Avukat Vural Ergül, "Türk hukuk tarihinde bugüne değin ne sıkıyönetim mahkemelerinde, ne devlet güvenlik mahkemelerinde ne de Engizisyon Mahkemeleri'nde yahut savaş hali mahkemelerinde sanığın savunmasının böylesine adalettten, insaftan, izandan akıldan yoksun bir şekilde kısıtlandığı başkaca bir uygulama söz konusu değil. Büyük zorluklarla avukatlık görevimizi yerine getirmeye gayet gösterdik. Tarihe düşecek savunmalarımızı Türk milleti önünde kayda geçirmek üzere hazır bulunuyoruz. Mahkemenin yasaya aykırı biçimde, suç oluşturur biçimde sanıkların ve avukatlarının savunmaları sınırlamasıyla bu imkan elimizden alınmış oluyor. Ben taşımaktan gurur duyduğum avukatlık cübbeme olan bağlılığım ve saygım nedeniyle mahkemenin güya 'Savuma yapıldı da kararı ona göre adilene verdik' demesi için fon olarak kullanılmasına imkan tanımam bu süretle asla avukatlık görevime devam ettirmem. Bunu tarihe not düşmek üzere burada kaydediyorum. Bu koşullarda avukata bırakılan yegane seçenek avukatın görevinden istifası, bu hukuksuzluğa, bu kanunsuzluğa mesleğin cübbesini alet etmemesidir. Hiçbir halde cübbemi buradaki kanunsuzluğa alet etmem. İstifa ederim" dedi.

"MAHKEME SAVUNMALARA DA SÖZ VERMEK ZORUNDA, HAK VERMEK ZORUNDA"

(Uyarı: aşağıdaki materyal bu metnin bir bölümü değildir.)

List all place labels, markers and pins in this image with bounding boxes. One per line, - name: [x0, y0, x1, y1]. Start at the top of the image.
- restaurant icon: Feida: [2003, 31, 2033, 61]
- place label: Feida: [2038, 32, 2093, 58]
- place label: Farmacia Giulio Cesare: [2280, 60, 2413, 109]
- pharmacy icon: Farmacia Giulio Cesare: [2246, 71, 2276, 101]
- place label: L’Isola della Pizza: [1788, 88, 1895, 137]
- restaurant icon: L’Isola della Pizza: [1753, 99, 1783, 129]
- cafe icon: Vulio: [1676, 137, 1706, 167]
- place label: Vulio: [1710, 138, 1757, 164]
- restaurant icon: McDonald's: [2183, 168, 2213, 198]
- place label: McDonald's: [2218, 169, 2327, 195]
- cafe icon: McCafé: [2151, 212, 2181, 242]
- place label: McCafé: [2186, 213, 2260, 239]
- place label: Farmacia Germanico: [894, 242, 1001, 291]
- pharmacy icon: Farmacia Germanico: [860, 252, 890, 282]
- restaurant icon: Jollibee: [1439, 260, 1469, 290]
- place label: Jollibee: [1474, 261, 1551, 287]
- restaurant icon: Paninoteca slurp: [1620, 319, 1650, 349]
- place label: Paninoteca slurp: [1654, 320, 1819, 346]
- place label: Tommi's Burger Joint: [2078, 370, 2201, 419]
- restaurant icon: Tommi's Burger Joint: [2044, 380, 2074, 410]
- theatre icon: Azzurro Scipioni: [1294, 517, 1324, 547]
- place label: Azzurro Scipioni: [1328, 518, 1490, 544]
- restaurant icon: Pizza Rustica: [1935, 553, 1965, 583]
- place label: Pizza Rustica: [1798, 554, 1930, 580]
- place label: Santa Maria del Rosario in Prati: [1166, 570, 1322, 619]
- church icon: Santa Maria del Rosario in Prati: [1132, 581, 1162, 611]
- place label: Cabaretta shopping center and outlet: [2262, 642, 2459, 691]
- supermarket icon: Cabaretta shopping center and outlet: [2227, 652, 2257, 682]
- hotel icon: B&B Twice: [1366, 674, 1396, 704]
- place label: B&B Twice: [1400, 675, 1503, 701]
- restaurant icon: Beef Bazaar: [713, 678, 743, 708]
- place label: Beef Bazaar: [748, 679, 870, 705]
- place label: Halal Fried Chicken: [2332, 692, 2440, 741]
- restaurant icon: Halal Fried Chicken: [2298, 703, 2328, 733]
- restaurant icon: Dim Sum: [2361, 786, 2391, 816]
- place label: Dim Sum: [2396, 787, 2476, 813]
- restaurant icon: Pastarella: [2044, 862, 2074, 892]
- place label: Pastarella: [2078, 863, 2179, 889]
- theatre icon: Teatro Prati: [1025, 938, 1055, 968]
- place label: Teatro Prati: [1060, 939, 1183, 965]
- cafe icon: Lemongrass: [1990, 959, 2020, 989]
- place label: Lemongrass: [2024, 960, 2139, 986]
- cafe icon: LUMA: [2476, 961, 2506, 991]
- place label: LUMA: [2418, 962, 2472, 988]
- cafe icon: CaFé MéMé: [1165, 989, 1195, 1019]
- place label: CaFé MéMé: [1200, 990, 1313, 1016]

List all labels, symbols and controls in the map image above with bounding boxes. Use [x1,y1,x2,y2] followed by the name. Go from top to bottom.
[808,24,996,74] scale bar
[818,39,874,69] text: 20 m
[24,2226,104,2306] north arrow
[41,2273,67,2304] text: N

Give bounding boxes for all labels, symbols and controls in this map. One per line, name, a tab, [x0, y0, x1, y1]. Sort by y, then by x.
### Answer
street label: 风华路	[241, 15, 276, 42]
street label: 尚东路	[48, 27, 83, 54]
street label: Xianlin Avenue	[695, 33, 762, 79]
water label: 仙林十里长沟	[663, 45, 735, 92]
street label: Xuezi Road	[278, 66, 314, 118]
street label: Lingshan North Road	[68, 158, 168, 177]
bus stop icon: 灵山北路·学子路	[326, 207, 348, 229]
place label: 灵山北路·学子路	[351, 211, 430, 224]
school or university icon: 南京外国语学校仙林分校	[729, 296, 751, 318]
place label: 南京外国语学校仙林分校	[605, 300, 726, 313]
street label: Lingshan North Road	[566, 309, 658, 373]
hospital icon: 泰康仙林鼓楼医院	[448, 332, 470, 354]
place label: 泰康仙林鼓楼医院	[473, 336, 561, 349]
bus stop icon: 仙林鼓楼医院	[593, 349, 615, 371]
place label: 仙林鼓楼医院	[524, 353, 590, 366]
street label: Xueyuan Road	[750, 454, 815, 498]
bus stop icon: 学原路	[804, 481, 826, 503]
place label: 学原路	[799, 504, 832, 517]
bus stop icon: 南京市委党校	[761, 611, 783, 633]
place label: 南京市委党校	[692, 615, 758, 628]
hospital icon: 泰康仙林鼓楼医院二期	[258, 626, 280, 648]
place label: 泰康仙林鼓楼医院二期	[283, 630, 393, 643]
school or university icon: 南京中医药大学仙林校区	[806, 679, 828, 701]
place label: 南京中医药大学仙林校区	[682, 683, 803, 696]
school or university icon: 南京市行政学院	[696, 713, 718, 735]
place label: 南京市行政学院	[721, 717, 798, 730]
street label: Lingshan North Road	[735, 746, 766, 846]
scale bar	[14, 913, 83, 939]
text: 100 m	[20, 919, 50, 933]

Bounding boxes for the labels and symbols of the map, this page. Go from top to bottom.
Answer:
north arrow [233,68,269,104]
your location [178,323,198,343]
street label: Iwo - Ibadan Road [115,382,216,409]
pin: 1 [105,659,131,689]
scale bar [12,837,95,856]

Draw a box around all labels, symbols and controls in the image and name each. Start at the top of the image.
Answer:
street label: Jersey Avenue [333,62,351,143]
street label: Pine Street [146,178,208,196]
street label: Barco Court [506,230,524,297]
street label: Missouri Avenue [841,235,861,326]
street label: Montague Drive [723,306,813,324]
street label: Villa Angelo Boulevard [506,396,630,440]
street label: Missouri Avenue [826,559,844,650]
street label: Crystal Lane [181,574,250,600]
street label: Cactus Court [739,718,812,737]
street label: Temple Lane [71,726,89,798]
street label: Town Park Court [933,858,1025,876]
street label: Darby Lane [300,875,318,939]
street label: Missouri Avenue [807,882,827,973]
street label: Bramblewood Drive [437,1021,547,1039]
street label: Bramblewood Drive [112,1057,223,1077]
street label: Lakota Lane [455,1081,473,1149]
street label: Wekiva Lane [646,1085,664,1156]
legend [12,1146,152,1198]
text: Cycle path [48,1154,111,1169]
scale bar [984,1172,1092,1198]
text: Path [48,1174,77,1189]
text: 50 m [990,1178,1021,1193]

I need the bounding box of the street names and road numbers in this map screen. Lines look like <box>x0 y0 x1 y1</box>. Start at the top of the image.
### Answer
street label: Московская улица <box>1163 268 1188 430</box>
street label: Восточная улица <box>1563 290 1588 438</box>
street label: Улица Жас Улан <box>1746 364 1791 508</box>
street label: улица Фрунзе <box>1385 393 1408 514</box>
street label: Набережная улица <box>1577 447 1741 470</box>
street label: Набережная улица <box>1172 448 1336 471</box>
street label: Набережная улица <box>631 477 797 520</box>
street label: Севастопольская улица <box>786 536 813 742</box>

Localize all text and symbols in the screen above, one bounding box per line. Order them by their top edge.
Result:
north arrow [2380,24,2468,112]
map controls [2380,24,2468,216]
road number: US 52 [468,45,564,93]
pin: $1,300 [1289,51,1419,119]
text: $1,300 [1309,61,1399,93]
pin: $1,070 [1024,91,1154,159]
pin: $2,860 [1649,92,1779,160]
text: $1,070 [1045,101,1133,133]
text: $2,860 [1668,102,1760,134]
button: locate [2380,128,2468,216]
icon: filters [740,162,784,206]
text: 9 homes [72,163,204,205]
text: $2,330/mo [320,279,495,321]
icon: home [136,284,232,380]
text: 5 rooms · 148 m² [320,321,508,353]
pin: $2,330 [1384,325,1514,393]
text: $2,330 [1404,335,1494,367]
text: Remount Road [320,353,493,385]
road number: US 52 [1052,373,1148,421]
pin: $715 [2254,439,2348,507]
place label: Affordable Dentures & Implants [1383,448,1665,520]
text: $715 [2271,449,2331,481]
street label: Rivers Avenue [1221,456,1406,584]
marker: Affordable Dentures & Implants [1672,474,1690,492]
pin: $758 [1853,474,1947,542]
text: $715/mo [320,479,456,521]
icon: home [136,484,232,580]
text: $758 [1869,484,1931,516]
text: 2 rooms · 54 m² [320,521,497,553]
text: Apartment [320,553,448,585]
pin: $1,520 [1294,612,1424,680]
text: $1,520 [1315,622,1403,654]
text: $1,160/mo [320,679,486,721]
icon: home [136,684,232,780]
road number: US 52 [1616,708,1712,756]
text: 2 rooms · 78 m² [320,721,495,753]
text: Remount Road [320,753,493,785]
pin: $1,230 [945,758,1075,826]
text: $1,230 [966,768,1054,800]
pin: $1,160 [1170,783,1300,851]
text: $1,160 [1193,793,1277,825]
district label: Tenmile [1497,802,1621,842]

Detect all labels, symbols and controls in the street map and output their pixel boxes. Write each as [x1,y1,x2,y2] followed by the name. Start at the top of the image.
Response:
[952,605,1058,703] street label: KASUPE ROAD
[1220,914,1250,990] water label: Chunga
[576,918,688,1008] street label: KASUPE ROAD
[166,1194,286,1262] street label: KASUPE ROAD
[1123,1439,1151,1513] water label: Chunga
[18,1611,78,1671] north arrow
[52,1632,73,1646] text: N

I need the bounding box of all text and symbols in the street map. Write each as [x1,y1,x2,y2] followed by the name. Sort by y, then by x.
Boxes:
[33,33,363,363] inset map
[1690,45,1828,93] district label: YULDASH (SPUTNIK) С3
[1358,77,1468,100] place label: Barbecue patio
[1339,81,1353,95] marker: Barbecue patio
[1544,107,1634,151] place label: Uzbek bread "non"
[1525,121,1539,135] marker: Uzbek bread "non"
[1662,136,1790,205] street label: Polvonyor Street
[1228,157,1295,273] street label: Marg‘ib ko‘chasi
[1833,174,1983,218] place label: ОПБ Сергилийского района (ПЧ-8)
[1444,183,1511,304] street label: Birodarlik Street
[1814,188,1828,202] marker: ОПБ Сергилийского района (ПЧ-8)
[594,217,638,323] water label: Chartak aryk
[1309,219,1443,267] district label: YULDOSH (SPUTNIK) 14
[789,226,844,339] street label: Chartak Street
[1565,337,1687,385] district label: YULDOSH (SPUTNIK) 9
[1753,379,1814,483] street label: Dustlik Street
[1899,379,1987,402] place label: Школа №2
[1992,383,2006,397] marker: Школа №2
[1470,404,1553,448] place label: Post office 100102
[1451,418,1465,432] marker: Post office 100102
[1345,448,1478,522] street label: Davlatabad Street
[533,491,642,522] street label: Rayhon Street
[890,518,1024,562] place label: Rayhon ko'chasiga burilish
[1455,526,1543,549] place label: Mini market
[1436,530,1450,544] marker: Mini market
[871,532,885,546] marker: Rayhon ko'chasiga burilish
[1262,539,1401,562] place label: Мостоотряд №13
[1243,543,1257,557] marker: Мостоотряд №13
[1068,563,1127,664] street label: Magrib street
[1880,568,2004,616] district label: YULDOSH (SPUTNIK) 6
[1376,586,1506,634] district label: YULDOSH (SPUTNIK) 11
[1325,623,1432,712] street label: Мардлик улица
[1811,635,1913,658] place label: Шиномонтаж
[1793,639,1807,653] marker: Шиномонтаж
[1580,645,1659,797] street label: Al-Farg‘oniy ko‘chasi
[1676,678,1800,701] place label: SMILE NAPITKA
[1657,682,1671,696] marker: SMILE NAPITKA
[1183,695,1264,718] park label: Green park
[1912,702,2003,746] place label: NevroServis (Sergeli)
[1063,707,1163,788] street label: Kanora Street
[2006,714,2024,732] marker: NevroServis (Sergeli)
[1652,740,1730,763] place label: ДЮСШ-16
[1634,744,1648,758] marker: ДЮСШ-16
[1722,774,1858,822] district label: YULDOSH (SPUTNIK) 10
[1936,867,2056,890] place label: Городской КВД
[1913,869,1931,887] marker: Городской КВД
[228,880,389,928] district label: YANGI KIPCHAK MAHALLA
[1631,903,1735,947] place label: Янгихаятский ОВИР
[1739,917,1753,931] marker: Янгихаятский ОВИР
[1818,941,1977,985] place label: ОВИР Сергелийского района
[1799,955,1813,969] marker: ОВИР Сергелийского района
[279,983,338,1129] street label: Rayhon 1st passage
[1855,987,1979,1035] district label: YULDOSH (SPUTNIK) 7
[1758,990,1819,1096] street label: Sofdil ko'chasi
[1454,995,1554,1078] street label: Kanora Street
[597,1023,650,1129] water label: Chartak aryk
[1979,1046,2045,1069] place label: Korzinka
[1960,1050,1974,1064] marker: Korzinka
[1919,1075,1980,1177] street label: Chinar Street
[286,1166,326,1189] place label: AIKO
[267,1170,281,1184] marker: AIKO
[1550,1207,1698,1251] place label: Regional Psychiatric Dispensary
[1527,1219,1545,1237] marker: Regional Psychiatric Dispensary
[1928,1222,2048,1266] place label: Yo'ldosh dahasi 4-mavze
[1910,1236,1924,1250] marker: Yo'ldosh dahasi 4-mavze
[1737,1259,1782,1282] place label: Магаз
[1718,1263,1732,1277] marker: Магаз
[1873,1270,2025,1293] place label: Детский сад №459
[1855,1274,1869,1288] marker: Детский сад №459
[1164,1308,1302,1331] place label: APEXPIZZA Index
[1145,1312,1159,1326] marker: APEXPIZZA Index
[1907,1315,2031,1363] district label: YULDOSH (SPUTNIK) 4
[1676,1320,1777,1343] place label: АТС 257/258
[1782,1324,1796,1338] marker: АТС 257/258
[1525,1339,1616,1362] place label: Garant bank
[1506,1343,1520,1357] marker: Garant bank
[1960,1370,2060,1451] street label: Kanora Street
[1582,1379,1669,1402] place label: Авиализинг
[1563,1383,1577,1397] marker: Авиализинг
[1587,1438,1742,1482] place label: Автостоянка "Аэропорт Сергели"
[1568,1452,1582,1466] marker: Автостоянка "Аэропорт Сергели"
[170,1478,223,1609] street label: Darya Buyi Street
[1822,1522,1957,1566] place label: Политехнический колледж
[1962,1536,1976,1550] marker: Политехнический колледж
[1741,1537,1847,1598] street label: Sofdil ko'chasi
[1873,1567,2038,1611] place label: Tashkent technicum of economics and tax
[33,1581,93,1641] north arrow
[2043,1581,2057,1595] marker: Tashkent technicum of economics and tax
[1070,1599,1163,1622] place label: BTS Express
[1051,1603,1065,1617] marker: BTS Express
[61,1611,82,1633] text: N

Zeynep Küçük de, mahkemenin sanıklara ve avukatlara tanıdığı süreyi eleştirerek, tanıklarının yüzde 80'nin dinlenmediğini ancak iddia makamının bütün tanıklarının dinlendiğini söyledi.

Avukat Demet Reçber ise, "Süreye itiraz ettiğimizde zaman mahkeme başkanı sanıkların sayısının çok olduğunu dolayısıyla süre konusunda sınırlama getirdiklerini belirtti. 23 tane iddianameyi bu mahkeme birleştirdi, milyon sayfa evrakları bu mahkeme talep etti, 2 bin 271 sayfalık mütalaayı bu mahkeme kabul etti. Dolayısıyla adil yargılama yaptığını iddia eden bir mahkeme, savunmalara da söz vermek zorunda, hak vermek zorunda. Aksi halde burada "Sanıklara ve savunmalara savunmanızı kabul etmiyoruz, bizim kararımız zaten hazır' demektir. Siyasi dava olduğunun kanıtıdır bu süre sınırlaması" diye konuştu.